- Birth name: Anne Elizabeth Jane Evans
- Born: 20 August 1941 (age 83) London, England
- Genres: Opera
- Occupation: Soprano
- Years active: 1967–2003

= Anne Evans (soprano) =

Dame Anne Elizabeth Jane Evans, (born 20 August 1941) is an international British operatic soprano.

==Early life==
Evans was born in London of Welsh descent. She studied at the Royal College of Music with among others Margaret Cable, and the Geneva Conservatoire. She was accepted into the conservatoire without actually having had any formal training as a singer. For her audition she surprisingly did Carmen. She started out as a mezzo at the Royal College, but one of her teachers immediately recognised her soprano potential.

==Career==
Evans made her debut as Countess Ceprano in Rigoletto 1967 in Geneva and went on to make her debut in a leading role in 1968 as Fiordiligi in Così fan tutte at the then Sadler's Wells, later English National Opera in 1968 to critical acclaim.
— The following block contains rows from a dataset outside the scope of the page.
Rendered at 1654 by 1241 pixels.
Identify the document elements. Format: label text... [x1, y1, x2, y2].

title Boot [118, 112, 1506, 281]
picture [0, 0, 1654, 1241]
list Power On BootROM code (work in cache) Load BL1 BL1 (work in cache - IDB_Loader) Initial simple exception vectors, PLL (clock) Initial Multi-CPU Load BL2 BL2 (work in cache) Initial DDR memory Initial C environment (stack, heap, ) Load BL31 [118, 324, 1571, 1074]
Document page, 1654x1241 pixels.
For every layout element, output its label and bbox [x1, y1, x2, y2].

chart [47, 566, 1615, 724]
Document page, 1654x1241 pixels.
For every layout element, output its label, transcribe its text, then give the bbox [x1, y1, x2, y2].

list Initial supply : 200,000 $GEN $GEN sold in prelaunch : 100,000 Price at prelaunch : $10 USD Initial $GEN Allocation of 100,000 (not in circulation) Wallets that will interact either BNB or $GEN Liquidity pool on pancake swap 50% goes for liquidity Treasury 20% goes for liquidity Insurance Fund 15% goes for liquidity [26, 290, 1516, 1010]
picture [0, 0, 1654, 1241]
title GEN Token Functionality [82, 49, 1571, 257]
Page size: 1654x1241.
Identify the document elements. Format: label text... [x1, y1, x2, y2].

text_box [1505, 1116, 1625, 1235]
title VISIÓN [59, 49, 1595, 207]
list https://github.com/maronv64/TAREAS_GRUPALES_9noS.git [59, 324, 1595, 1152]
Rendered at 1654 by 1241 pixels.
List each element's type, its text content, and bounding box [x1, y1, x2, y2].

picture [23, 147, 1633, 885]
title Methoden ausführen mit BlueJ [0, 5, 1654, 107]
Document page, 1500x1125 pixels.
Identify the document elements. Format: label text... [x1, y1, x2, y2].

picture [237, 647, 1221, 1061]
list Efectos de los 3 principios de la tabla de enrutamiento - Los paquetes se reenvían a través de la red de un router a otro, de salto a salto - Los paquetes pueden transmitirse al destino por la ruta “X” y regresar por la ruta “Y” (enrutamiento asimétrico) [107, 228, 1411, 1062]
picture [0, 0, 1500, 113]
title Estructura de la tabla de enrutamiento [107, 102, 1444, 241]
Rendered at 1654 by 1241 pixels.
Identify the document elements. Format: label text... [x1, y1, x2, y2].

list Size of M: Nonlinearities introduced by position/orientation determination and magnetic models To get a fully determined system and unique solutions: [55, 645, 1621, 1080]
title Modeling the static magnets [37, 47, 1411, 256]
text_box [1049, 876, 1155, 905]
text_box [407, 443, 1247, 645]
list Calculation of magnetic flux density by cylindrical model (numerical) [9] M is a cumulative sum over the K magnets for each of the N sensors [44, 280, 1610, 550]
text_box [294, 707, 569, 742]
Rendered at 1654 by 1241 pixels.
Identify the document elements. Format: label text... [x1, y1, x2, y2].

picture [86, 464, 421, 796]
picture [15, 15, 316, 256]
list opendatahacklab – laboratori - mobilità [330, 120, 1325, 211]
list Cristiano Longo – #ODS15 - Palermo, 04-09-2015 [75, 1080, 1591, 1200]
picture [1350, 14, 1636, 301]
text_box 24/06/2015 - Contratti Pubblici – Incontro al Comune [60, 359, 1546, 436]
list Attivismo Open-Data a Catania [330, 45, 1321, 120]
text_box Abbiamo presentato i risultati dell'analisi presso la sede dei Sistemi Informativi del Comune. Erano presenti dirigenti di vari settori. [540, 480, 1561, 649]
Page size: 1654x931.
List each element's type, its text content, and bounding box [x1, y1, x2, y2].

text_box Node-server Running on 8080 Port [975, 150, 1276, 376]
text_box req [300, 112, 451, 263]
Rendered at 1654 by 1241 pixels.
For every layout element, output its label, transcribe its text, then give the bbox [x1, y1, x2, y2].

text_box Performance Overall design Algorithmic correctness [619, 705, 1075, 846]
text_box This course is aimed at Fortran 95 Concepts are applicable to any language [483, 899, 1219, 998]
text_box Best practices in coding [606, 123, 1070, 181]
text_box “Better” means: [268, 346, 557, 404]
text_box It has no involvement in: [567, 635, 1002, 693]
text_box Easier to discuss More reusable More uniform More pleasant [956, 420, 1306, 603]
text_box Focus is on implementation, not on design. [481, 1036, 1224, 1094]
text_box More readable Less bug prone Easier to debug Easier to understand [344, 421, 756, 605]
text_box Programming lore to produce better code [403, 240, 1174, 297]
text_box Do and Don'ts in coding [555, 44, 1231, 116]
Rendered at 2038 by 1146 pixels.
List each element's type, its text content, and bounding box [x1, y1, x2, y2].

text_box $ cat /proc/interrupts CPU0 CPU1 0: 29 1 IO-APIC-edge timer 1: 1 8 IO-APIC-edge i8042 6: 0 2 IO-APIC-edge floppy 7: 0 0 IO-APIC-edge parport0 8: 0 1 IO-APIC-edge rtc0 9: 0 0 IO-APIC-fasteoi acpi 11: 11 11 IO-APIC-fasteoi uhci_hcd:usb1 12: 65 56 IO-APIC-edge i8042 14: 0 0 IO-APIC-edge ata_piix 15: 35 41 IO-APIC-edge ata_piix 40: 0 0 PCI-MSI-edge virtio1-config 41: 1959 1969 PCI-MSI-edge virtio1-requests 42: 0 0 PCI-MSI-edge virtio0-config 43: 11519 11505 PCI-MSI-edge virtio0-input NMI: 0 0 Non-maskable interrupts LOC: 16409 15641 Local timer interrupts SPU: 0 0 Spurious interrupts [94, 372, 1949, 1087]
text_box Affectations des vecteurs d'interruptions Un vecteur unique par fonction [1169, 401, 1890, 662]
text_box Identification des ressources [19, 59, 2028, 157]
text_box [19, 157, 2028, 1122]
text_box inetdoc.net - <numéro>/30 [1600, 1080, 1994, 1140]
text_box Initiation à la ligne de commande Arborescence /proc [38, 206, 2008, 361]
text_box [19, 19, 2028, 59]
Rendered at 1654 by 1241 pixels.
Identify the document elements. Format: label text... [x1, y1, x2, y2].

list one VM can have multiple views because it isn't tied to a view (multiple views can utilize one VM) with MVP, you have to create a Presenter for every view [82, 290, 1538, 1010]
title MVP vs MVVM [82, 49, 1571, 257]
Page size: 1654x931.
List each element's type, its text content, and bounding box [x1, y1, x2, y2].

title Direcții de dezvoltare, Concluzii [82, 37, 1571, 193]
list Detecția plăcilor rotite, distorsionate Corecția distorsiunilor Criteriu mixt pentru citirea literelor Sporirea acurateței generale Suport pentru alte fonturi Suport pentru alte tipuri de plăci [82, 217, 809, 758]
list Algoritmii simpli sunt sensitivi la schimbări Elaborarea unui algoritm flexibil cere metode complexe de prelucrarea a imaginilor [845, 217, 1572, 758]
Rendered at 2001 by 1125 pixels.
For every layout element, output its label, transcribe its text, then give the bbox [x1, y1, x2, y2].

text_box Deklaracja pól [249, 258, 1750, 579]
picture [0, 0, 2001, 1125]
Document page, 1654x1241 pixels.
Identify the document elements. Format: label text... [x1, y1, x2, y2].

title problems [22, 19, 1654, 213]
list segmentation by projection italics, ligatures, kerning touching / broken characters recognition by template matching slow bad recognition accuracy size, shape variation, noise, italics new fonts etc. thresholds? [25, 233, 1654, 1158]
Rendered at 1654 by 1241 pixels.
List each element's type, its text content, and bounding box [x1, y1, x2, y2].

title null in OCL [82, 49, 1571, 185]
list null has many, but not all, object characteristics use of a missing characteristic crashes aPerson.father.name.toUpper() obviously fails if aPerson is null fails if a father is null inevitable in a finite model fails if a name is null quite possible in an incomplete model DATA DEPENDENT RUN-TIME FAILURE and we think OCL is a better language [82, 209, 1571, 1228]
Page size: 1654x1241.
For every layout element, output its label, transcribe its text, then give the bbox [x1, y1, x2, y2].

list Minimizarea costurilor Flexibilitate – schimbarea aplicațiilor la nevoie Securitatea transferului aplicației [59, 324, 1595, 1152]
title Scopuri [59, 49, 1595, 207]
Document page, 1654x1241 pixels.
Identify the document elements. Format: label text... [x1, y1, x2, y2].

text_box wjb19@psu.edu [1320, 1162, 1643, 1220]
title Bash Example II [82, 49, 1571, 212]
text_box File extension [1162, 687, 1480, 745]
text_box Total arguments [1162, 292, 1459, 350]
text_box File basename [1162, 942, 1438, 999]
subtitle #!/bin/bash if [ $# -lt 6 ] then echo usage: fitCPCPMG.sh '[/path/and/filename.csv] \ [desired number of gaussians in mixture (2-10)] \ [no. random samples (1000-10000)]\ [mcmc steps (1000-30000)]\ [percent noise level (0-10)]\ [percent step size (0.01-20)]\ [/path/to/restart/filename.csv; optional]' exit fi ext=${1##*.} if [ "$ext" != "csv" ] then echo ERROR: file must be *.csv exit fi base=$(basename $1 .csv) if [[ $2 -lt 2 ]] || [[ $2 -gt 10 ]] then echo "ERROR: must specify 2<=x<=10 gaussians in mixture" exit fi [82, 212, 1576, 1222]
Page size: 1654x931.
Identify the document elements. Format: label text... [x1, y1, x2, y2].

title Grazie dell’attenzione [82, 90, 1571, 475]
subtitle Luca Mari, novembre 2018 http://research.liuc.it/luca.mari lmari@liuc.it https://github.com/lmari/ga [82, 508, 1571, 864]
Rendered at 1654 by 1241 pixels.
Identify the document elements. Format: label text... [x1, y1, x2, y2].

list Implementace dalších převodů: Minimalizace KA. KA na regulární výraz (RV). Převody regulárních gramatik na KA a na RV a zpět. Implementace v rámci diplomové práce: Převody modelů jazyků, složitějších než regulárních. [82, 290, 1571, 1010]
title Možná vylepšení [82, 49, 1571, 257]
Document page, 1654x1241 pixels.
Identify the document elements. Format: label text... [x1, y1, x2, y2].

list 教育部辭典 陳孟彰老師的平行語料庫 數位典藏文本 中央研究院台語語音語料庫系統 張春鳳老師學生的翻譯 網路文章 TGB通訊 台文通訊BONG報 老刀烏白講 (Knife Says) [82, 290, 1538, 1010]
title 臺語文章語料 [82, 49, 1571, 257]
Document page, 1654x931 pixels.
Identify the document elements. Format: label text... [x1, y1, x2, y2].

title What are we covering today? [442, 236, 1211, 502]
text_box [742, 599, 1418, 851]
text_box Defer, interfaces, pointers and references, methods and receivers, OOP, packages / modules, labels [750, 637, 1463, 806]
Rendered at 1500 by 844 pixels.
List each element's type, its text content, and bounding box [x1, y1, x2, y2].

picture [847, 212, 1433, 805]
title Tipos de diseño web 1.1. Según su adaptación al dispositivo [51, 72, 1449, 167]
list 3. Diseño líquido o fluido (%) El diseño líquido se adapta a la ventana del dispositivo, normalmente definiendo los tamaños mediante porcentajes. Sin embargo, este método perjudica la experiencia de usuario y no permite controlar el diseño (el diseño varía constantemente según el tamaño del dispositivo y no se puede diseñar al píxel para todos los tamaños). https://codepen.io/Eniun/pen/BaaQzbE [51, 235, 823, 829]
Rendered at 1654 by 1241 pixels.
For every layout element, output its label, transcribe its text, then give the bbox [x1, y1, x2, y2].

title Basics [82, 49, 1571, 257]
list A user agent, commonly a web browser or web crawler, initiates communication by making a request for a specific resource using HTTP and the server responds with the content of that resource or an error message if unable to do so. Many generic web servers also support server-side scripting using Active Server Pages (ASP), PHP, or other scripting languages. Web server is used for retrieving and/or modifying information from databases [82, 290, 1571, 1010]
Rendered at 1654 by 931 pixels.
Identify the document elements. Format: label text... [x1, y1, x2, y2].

In the early years of her career, she sang many of the leading Puccini and Mozart soprano roles, like Tosca and Countess Almaviva in Le Nozze di Figaro. In the late sixties she started to work with the lighter Wagner roles, like Elsa in Lohengrin and Senta in The Flying Dutchman, roles that became her trade mark. However, it was the role of Brünnhilde that would earn her international fame, most notably in the Wagner temple of Bayreuth in 1989–1992, a performance which was also captured on CD and video (now transferred to DVD, and announced on Blu-ray by the end of 2012), conducted by Daniel Barenboim and directed by Harry Kupfer. In this performance she sang with example Siegfried Jerusalem and John Tomlinson. She also earned an Olivier Award for this production. She also played Isolde in Tristan und Isolde, a role often considered to be her finest achievement.

==Retirement==
In 2003, she retired from performing to dedicate herself to giving masterclasses and to coach other British singers in Wagnerian performance techniques. Her last public performance was in 2005 in a comeback performance in Cardiff doing excerpts from her celebrated Isolde and other Wagner performances.

==Honours==
Evans was appointed Dame Commander of the Order of the British Empire (DBE) in the 2000 Queen's Birthday Honours "for services to music".